Hopkins weighs in

Published 12:35 am Friday, January 20, 2012

Files affidavit in redistricting case

In an affidavit filed in Wake County Superior Court, Beaufort County’s elections director expresses concerns about lawmakers’ decision to split precincts in state House Districts 3 and 6.

The districts basically divide Beaufort County down the middle with the Pamlico River as the dividing line, taking in parts of Washington along the way.

Kellie Harris Hopkins’ affidavit was among materials filed in Raleigh as part of a lawsuit seeking to overturn redistricting plans approved last year by the N.C. General Assembly.

Plaintiffs include Democratic lawmakers.

Defendants include Sen. Robert Rucho, R-Mecklenburg, and Rep. David Lewis, R-Harnett, the chairmen of the Senate and House redistricting committees, respectively.

In her affidavit, Hopkins notes that House Districts 3 and 6 divide Washington’s Wards 1 and 4.

She made it clear her fears about compromised ballot secrecy had nothing to do with partisan considerations.

“The split of Precinct Washington 1 endangers voters’ right to a secret ballot,” she wrote. “The precinct has a total population of 2,165 people. 2,042 people live in the area assigned to District 3. Only 123 live in the area assigned to District 6.

Voter Registration Numbers would be less than total population. Voter Registration numbers would then be reduced into smaller groups by party. Low voter turn out, and voter trends could isolate voters.”

In a follow-up interview, Hopkins reiterated her fears the split precincts could compromise ballot secrecy.

“Splitting precincts, to me, causes concern,” she said.

Hopkins added her staff would abide by the decisions of the courts, whether they choose to leave the current districts in place or send lawmakers back to redraw the maps.

The two redistricting cases on the books in Wake County are presided over by a panel of three Superior Court judges appointed by Sarah Parker, chief justice of the N.C. Supreme Court. The panel is scheduled to reconvene today in Raleigh for a hearing on the legal challenges.

“No matter what the outcome, we’re going to administer the elections as best as possible in Beaufort County,” Hopkins said, adding it’s her goal to ensure no voters are disenfranchised.

Hopkins said her affidavit was requested by Bob Hall, executive director of Democracy North Carolina, an advocacy group based in Durham.

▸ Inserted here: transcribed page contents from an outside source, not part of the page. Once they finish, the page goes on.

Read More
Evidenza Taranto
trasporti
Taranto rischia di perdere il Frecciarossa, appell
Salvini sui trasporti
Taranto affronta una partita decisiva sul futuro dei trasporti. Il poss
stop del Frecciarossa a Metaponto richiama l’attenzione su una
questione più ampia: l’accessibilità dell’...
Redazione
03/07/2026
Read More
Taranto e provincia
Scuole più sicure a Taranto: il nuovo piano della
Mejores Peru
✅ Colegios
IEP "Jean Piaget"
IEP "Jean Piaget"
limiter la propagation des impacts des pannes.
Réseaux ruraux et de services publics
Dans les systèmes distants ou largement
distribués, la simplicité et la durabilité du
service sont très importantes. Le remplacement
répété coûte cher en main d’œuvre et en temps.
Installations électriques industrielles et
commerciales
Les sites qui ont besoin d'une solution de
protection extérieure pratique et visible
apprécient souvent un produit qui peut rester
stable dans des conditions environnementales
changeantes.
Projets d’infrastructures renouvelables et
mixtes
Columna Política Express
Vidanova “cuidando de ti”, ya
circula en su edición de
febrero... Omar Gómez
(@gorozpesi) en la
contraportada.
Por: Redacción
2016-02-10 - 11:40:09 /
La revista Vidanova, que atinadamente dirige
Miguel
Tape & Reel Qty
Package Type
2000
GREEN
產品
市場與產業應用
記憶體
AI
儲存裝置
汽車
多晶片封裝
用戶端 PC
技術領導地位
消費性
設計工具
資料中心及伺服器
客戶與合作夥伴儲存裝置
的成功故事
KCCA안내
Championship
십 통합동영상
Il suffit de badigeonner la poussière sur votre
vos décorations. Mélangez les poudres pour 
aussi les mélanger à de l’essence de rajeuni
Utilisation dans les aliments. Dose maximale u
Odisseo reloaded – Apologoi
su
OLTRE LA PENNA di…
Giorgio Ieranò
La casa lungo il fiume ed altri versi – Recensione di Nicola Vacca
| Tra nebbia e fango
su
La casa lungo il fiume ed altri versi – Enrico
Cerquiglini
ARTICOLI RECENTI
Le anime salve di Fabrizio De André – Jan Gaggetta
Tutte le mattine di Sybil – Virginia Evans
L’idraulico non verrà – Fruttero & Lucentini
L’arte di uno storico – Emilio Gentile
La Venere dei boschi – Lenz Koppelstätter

Democracy North Carolina’s website says the group is nonpartisan and has statewide reach. The entity joined the state conference of the NAACP and other organizations in mounting a second legal challenge to the maps, apart from the one initially filed by voters, current and former Democratic office-holders.

“The general complaint with both (lawsuits) was that there had been too many split precincts and problems with the way that the Republican majority had drawn and approved the maps,” said Adam Sotak, organizing director for Democracy North Carolina. “With us we’re particularly concerned about the number of precincts that were split … along racial lines.”

“The election processionals (who filed the affidavits) are not taking sides on whether or not the new district maps discriminate against African Americans or give one political party an unfair advantage over the other,” reads a news release from Democracy North Carolina.

The four elections directors on whose behalf the affidavits were filed said the new maps “will confuse voters and poll workers, make elections harder and more expensive to administer, and even jeopardize the secrecy of the ballot for thousands of voters,” the news release reads.

Lawmakers redraw the state’s legislative and congressional district lines every 10 years following the federal census.

A call to Lewis, the House redistricting chairman, wasn’t immediately returned Thursday.